Short task – Copy the lines below word for word, beginning with the line that contains "or after 18:00?" and continuing through the final line.

## Start Input rows

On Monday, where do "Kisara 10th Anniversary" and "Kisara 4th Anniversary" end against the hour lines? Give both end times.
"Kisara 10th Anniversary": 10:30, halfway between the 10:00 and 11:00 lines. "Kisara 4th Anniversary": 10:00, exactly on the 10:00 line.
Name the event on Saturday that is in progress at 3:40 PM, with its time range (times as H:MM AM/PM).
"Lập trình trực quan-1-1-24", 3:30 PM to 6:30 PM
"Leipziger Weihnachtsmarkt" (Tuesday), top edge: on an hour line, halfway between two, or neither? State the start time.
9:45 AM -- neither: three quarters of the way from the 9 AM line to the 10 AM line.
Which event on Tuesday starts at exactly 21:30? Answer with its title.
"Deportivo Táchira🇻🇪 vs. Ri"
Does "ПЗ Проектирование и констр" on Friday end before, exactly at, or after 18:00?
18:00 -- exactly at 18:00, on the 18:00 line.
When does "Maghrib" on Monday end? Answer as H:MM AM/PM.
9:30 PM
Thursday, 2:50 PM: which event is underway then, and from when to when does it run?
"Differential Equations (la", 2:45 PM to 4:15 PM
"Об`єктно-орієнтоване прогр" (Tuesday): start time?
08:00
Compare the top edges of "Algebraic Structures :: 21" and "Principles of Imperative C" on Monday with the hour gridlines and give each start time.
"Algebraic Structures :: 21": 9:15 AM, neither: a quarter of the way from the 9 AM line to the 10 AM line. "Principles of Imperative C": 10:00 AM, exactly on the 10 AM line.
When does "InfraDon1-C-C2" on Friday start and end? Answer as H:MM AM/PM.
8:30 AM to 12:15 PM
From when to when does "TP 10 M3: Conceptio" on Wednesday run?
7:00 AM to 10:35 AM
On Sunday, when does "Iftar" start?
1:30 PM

## End Input rows

Exercise solution –
Does "ПЗ Проектирование и констр" on Friday end before, exactly at, or after 18:00?
18:00 -- exactly at 18:00, on the 18:00 line.
When does "Maghrib" on Monday end? Answer as H:MM AM/PM.
9:30 PM
Thursday, 2:50 PM: which event is underway then, and from when to when does it run?
"Differential Equations (la", 2:45 PM to 4:15 PM
"Об`єктно-орієнтоване прогр" (Tuesday): start time?
08:00
Compare the top edges of "Algebraic Structures :: 21" and "Principles of Imperative C" on Monday with the hour gridlines and give each start time.
"Algebraic Structures :: 21": 9:15 AM, neither: a quarter of the way from the 9 AM line to the 10 AM line. "Principles of Imperative C": 10:00 AM, exactly on the 10 AM line.
When does "InfraDon1-C-C2" on Friday start and end? Answer as H:MM AM/PM.
8:30 AM to 12:15 PM
From when to when does "TP 10 M3: Conceptio" on Wednesday run?
7:00 AM to 10:35 AM
On Sunday, when does "Iftar" start?
1:30 PM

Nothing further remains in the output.